Texans have learned to navigate the fickle terrain of oil booms from past busts, including the massive collapse of the 1980s that sent crude prices plunging to under $10 a barrel, wiped out wealth overnight and bankrupted towns across Texas. A popular bumper sticker at the time read: Please God, send me one more oil boom. This time I promise not to blow it.

In Karnes City, the epicenter of the Eagle Ford boom, city leaders have reinvested the new oil money into repaving roads battered by oil trucks and water management strategies. They’re also planning a new convention center, 1,000-room hotel and a longhorn steer museum to draw visitors, city manager Don Tymrak said. The city’s tax revenue jumped from $168,000 in 2005 to nearly $1 million last year.

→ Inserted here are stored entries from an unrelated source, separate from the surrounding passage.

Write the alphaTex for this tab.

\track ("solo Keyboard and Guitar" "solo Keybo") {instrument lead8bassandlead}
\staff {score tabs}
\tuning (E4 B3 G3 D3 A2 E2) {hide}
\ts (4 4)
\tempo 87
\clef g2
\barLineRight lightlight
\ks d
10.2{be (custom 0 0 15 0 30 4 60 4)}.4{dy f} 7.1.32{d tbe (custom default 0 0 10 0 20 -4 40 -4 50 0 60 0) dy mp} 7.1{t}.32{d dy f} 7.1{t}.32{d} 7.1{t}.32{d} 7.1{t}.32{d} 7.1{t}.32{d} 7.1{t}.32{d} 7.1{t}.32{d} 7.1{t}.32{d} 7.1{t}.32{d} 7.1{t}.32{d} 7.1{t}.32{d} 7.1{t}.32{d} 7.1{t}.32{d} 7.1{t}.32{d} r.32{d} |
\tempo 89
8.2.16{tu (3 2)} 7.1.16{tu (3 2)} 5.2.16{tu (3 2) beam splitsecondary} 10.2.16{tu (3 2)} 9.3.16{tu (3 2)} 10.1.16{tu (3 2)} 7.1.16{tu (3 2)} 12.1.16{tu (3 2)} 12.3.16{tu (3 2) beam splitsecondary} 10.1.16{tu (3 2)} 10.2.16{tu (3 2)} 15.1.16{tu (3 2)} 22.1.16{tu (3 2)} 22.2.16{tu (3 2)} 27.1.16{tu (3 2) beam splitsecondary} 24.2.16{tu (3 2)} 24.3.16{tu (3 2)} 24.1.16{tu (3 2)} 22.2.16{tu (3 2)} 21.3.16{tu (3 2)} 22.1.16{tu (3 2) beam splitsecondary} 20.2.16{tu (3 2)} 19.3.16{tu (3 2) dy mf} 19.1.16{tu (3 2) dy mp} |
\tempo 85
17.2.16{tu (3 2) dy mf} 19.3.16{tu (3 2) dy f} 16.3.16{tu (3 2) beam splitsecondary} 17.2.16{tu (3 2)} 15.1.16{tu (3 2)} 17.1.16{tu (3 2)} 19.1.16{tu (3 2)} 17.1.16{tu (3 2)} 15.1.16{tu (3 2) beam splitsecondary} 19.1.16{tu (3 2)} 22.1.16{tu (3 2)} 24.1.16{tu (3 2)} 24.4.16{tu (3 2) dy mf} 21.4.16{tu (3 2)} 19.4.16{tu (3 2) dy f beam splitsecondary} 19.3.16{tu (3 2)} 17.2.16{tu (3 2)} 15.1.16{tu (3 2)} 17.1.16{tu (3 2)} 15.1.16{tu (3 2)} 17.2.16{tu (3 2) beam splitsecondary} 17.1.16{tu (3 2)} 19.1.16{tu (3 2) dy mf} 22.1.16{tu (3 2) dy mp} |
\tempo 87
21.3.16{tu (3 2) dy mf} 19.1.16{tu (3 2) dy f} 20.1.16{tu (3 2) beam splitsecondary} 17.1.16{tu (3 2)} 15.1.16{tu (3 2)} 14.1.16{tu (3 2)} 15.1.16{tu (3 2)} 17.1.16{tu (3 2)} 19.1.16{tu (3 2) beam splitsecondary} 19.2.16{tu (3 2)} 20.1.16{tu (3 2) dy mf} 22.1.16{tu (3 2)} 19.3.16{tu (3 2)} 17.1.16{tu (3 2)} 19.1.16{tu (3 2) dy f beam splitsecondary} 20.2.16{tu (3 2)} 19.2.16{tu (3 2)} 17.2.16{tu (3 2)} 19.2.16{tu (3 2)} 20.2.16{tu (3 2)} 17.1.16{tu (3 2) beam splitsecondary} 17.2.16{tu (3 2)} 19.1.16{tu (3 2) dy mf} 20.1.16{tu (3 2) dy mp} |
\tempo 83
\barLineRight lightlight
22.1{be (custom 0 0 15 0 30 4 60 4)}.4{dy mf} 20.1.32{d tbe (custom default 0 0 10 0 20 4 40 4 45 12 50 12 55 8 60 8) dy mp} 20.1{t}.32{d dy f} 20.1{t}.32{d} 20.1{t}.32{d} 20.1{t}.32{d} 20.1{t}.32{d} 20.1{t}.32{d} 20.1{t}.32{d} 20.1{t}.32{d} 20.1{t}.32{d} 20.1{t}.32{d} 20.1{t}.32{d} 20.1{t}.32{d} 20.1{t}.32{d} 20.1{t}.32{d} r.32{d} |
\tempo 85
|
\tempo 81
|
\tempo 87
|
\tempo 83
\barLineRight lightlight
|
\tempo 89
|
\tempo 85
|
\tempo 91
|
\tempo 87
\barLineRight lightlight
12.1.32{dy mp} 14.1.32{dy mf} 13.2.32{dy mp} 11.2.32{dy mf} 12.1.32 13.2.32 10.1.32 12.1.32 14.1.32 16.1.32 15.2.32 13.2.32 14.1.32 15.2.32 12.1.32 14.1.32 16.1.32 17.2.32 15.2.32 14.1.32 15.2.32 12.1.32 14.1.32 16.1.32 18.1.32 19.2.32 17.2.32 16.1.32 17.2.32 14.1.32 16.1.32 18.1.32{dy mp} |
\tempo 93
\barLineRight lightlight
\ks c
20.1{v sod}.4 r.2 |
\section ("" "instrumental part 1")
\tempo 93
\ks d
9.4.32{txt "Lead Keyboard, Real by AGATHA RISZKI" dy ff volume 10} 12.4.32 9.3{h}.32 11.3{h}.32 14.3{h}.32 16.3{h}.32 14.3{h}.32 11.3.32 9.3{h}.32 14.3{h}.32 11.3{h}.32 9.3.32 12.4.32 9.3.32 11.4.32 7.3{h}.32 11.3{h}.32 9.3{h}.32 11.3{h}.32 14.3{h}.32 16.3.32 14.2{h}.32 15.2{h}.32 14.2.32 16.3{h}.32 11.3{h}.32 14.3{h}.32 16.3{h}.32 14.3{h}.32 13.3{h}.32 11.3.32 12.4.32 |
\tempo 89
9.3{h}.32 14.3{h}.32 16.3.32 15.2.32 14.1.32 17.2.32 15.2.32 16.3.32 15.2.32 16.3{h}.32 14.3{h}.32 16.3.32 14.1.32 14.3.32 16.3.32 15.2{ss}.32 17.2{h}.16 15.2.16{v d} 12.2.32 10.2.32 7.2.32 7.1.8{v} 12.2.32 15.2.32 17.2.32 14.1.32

It could stop at any moment, Tymrak said of the cash influx. We’re trying to plan for post-Eagle Ford shale.

Few people know the perils of the oil business more intimately than Phillip, the real estate developer. In the 1980s, he lost more than 50 wells and a large chunk of his wealth to the oil bust. It was blood in the streets, he said. I had many, many sleepless nights in the 1980s.

When money from the recent boom began flowing in, Phillip paid off all his debts and bought four radio stations and a restaurant, among other investments. Many of his newly-enriched neighbors did the same, he said, buying everything in cash and wiping out debt — knowing this type of wealth vanishes as fast as it arrives.

It’s a hands-on type of investor you have down here, Phillip said. We all keep our money and investments close to the chest.